**What to work on**
Copy the material below line for line, from its beginning up to and including the line that contains "Abonne-toi !".

-------- Source material

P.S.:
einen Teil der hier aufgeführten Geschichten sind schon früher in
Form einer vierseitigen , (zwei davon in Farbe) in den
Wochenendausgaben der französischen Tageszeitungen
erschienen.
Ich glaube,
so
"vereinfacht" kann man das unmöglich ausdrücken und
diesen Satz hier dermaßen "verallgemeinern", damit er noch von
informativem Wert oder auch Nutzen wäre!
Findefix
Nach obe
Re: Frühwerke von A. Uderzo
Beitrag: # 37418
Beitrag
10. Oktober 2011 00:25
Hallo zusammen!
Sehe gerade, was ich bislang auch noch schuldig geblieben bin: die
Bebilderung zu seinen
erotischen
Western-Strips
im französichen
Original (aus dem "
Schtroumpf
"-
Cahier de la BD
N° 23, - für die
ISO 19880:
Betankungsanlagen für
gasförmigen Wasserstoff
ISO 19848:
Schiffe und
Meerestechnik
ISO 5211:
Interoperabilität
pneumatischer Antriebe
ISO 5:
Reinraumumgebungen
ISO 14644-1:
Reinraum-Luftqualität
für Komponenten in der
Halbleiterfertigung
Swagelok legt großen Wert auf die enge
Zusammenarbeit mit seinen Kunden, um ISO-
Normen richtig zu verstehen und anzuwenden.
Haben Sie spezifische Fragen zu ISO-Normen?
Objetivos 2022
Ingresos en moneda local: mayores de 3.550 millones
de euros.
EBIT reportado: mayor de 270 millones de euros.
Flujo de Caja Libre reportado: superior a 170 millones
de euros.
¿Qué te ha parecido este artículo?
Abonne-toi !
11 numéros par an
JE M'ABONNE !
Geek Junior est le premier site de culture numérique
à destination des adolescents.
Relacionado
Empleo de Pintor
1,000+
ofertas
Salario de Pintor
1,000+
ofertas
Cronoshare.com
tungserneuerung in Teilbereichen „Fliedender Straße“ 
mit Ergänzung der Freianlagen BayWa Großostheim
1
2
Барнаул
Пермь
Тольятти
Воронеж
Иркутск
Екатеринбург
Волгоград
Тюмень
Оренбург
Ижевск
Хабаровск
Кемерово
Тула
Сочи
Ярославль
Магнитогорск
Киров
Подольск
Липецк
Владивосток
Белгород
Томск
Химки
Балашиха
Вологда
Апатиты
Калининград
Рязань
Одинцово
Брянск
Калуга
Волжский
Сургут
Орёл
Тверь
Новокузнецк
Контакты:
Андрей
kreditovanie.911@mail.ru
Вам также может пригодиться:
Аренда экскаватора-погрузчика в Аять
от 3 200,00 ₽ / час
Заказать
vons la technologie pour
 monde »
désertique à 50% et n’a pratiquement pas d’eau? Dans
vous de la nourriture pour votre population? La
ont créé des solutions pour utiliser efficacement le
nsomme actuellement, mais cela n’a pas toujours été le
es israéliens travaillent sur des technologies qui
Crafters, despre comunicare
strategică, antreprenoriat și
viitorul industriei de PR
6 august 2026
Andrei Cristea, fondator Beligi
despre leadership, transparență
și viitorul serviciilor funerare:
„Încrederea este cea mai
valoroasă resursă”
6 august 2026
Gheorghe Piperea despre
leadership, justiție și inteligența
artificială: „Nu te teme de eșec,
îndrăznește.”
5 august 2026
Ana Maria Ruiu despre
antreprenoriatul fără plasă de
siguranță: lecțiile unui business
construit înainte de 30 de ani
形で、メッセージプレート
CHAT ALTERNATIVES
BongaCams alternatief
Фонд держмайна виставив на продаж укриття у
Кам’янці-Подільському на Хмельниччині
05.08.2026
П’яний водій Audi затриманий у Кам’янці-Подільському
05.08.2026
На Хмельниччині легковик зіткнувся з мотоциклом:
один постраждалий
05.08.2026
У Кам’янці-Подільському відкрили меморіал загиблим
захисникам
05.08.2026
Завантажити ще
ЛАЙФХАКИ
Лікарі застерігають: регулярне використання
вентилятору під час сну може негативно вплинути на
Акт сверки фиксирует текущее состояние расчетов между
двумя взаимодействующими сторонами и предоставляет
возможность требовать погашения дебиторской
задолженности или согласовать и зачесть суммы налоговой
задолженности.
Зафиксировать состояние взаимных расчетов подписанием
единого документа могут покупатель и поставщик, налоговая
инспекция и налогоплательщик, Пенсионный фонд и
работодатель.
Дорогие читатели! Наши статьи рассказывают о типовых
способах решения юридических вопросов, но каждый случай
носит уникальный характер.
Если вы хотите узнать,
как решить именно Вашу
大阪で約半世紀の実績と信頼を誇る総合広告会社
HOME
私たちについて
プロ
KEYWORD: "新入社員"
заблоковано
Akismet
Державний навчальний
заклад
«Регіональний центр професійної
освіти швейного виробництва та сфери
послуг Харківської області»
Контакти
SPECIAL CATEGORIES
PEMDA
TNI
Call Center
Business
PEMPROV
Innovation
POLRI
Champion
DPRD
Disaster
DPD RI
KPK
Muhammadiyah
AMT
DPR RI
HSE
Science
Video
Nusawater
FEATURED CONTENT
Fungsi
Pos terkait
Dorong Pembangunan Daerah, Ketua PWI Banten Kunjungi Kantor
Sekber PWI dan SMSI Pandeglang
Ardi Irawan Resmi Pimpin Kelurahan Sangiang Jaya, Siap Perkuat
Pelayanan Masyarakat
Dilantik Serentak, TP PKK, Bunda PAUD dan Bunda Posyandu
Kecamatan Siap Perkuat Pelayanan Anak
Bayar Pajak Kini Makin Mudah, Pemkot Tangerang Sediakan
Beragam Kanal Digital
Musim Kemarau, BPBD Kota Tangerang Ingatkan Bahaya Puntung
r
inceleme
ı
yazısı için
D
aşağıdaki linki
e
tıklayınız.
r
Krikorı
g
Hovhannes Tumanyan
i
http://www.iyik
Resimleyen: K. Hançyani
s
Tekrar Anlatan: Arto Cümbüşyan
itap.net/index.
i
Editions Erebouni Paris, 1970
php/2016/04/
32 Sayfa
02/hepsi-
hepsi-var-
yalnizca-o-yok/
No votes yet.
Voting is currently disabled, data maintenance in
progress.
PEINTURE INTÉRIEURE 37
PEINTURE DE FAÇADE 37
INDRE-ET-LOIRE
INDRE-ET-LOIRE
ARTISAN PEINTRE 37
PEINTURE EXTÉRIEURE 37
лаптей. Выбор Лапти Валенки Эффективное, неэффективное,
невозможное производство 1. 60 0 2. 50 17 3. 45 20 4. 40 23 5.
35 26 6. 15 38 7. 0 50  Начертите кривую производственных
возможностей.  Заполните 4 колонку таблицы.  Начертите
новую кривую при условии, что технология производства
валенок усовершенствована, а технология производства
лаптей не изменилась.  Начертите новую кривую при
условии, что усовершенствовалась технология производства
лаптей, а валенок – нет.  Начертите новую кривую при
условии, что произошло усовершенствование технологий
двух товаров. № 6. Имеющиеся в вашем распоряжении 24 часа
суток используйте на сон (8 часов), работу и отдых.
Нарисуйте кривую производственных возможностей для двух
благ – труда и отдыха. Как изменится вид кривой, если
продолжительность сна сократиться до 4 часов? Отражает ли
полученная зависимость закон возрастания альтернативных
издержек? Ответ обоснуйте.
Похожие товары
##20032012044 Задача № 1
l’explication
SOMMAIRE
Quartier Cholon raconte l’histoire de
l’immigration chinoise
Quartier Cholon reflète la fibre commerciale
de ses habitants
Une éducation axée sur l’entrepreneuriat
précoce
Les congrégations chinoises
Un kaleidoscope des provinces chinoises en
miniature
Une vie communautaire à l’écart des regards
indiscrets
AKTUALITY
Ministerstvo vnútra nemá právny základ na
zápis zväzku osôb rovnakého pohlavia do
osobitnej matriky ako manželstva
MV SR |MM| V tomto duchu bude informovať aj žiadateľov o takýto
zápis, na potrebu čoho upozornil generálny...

----------------

**Result of this task**
P.S.:
einen Teil der hier aufgeführten Geschichten sind schon früher in
Form einer vierseitigen , (zwei davon in Farbe) in den
Wochenendausgaben der französischen Tageszeitungen
erschienen.
Ich glaube,
so
"vereinfacht" kann man das unmöglich ausdrücken und
diesen Satz hier dermaßen "verallgemeinern", damit er noch von
informativem Wert oder auch Nutzen wäre!
Findefix
Nach obe
Re: Frühwerke von A. Uderzo
Beitrag: # 37418
Beitrag
10. Oktober 2011 00:25
Hallo zusammen!
Sehe gerade, was ich bislang auch noch schuldig geblieben bin: die
Bebilderung zu seinen
erotischen
Western-Strips
im französichen
Original (aus dem "
Schtroumpf
"-
Cahier de la BD
N° 23, - für die
ISO 19880:
Betankungsanlagen für
gasförmigen Wasserstoff
ISO 19848:
Schiffe und
Meerestechnik
ISO 5211:
Interoperabilität
pneumatischer Antriebe
ISO 5:
Reinraumumgebungen
ISO 14644-1:
Reinraum-Luftqualität
für Komponenten in der
Halbleiterfertigung
Swagelok legt großen Wert auf die enge
Zusammenarbeit mit seinen Kunden, um ISO-
Normen richtig zu verstehen und anzuwenden.
Haben Sie spezifische Fragen zu ISO-Normen?
Objetivos 2022
Ingresos en moneda local: mayores de 3.550 millones
de euros.
EBIT reportado: mayor de 270 millones de euros.
Flujo de Caja Libre reportado: superior a 170 millones
de euros.
¿Qué te ha parecido este artículo?
Abonne-toi !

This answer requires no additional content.